Jim Zorn did the best he could. Now it’s time for Mike Shanahan to reap the rewards.
Perhaps one day, Zorn will be remembered as fondly in Washington, D.C. as he is in Seattle, where he made his debut as an NFL quarterback for the expansion Seahawks in 1976. It won’t be anytime soon. Zorn was a lightning rod for controversy during his two years as head coach of the Redskins; most people couldn’t bring themselves to speak ill of the beloved Joe Gibbs, whose second tour of duty in Washington was largely a failure.
But Zorn isn’t there to be kicked around anymore.
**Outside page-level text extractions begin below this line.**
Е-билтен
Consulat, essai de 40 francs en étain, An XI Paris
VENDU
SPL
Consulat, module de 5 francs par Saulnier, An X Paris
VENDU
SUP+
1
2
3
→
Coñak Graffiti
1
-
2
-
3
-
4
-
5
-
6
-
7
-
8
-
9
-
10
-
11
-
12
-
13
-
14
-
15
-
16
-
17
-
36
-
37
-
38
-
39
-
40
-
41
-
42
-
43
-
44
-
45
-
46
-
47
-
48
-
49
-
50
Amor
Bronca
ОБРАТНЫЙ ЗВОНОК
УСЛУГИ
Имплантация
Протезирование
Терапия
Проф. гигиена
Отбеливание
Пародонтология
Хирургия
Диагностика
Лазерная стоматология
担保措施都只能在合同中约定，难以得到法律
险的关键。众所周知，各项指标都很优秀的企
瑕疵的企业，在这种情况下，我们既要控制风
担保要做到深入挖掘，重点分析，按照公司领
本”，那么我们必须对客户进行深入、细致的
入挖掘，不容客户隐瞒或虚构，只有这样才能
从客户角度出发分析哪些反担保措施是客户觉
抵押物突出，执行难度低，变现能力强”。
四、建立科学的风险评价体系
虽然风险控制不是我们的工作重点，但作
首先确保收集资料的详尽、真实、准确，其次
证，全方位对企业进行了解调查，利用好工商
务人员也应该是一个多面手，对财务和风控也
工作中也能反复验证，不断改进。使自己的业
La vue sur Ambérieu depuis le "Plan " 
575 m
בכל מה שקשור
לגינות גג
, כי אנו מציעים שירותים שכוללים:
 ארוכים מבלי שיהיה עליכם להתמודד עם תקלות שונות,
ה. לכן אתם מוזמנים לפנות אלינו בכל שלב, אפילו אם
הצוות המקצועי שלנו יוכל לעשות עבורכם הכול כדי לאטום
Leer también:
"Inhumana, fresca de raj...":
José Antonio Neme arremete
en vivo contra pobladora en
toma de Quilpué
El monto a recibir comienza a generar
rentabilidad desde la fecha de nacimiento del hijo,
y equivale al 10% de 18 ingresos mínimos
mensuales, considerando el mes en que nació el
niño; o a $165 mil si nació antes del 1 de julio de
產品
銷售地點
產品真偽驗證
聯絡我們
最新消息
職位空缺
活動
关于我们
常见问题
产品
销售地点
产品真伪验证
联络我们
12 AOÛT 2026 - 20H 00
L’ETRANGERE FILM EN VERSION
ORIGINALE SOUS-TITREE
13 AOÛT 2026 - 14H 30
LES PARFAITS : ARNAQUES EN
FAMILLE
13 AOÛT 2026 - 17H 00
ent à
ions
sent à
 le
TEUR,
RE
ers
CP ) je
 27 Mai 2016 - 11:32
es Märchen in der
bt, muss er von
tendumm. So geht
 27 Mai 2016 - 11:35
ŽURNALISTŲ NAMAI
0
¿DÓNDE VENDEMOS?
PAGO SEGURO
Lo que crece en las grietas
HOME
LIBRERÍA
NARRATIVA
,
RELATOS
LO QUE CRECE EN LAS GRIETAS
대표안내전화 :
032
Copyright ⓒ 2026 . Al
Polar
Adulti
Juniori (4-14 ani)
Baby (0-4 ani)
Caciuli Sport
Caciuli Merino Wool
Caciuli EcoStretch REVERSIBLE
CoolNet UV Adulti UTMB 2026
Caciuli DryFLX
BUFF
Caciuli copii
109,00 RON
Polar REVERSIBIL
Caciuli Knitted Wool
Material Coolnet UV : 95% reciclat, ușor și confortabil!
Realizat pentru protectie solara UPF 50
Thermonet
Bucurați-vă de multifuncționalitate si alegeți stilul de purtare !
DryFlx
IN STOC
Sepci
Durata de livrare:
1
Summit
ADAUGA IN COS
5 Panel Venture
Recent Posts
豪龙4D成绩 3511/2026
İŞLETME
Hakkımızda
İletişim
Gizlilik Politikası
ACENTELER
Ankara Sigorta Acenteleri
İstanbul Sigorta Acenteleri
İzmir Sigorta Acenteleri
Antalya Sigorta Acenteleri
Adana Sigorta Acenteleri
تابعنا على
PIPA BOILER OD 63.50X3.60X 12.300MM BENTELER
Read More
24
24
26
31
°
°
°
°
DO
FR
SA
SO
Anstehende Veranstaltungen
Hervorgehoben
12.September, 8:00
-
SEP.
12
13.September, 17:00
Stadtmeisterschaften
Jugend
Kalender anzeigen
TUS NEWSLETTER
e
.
Shanahan has been given full control of the program, something Zorn never came close to enjoying, and one of the first things Shanny did was get himself a proven quarterback. Donovan McNabb, if healthy, will be under center for the Redskins this Sunday night (8:20 p.m. ET, NBC) when they face the Dallas Cowboys in an important NFC East battle.
McNabb’s NFL resume is strong: 11 seasons with the Philadelphia Eagles, six Pro Bowls (including last year) and one trip to the Super Bowl. As long as McNabb ages well – he turns 34 in November – he represents an upgrade over Jason Campbell. However, McNabb was surrounded by quality personnel in Philadelphia. While Campbell made positive strides under Zorn’s tutelage, he was also sacked 43 times last season.
Shanahan’s no dummy. He went out and got McNabb some protection, trading with the New Orleans Saints for two-time Pro Bowl right tackle Jammal Brown, and taking left tackle Trent Williams from the Oklahoma Sooners (Brown is also from OU) with the fourth overall pick in the draft.
This is huge for Washington supporters. Not only will McNabb have time to operate, but the Redskins will also have much better run blocking this year after finishing No. 26 in that category (3.92 adjusted line yards per play) according to the stats at Football Outsiders.
If you’ve been reading this space for a while, you know how much I love the offensive line – good or bad. This is how you squeeze value out of the football betting odds. Most casual fans can’t name anyone on the field other than the skill players, but a star QB is nothing without his bodyguards. The Redskins offense has improved more than the market realizes.
And the Cowboys are in more trouble. Their offensive line is in tatters to start the 2010 campaign: RT Marc Colombo and left guard Kyle Kosier are both out with knee injuries, as is sixth-round tackle Sam Young from the Notre Dame Fighting Irish.
Alex Barron will start in Colombo’s place; this is only a slight downgrade, but Barron’s going to be dog tired facing Washington’s potent rush – especially if nose tackle Albert Haynesworth is given the opportunity to play. And Montrae Holland is definitely a step down from Kosier at guard.
Check out the Best NFL Betting Lines for the Cowboys vs Redskins!
Most of the talk in Dallas has been about the addition of Dez Bryant (a former Oklahoma State Cowboy) at wide receiver.
He has the tools to be an outstanding player, but there’s only so much Bryant can add to a team that already has tight end Jason Witten (94 catches last year) and wideout Miles Austin (81 catches). Roy Williams (38 catches) has already found this out to his dissatisfaction. Meanwhile, in Washington, McNabb can be expected to get the most out of TE Chris Cooley (83 catches in 2008) and WR Santana Moss (70 catches last year).
So you’ve got a matchup featuring the plausibly undervalued Redskins against the overvalued Cowboys. And on top of that, Washington is a 3.5-point home dog. Yes, the glorious half-point above the most magic number of them all. Roughly one in six NFL games ends with a winning margin of a field goal, and Sunday night is shaping up to be a close one. Is football great or what?